菊治のたれているエクスタシーに関する講釈は、意外と当たっているらしく、かの有名なAV男優・加藤鷹さんもエクスタシーについて同じようなことを言っています。伏せられているトランプが10枚あるとする。「10枚開く=エクスタシーに達する」と考えると、男性の力で開くことができるのは9枚目のカードまでで、最後の1枚は女性が開かなければ全部のカードを開くことはできないのだそうです。
このへんは性愛小説家・淳ちゃんの面目躍如な感じですが、ここに到達するまでの肝心のお話部分が弱すぎて、いつのまに圧倒的な愛が発生したのか分からない(しょっちゅう金の話で愚痴ってばかり)きちんと口説けてない(観光案内か尋問ばかり)、たいしたテクじゃない(読者の方がきっともっといいテクを使っていると思われる)などなど、ちっとも感情移入できない事態になっています。
はて。
これはやっぱり読者の菊治世代の皆さんに勇気と希望を与える物語ですか。

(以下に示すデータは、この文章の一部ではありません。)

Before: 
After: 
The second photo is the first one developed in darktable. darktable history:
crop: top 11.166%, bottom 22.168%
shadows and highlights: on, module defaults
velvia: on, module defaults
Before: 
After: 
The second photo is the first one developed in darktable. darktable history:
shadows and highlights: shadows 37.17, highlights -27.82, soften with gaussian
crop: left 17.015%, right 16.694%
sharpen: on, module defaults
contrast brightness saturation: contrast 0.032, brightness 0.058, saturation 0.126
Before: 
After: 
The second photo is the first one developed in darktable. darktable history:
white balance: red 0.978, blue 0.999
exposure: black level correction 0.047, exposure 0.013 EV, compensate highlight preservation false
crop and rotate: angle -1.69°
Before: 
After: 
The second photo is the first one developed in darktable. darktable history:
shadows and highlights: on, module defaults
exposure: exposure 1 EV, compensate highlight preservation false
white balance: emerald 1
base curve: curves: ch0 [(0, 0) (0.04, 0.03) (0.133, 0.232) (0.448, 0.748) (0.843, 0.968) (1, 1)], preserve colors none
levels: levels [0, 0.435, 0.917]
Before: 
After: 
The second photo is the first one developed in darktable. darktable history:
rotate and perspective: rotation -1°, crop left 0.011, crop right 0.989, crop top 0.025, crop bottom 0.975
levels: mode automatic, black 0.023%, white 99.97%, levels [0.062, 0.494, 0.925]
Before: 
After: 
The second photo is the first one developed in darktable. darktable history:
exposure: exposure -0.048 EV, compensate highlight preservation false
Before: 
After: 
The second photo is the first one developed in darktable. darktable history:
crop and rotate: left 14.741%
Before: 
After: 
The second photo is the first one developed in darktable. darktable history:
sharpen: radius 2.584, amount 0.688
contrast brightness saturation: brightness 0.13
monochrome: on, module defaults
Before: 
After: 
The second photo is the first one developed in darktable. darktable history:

この程度のテク(話術もアッチも含めて)でも冬香のような相手にめぐり合えれば、デベロッパー気分が味わえますよとか、もしくは「え、これだったらオレのテクの方が上じゃね?」との優越感を読者に与えて元気付けたいとか。
ま、この3日分だけで淳ちゃんには山ほど言いたいことはありますが、あえて言いますまい。それにしても日経新聞さんは何を思って淳ちゃんにコレを書かせているんでしょう。若手編集部員よ、もっと上司に意見した方がいいですよ。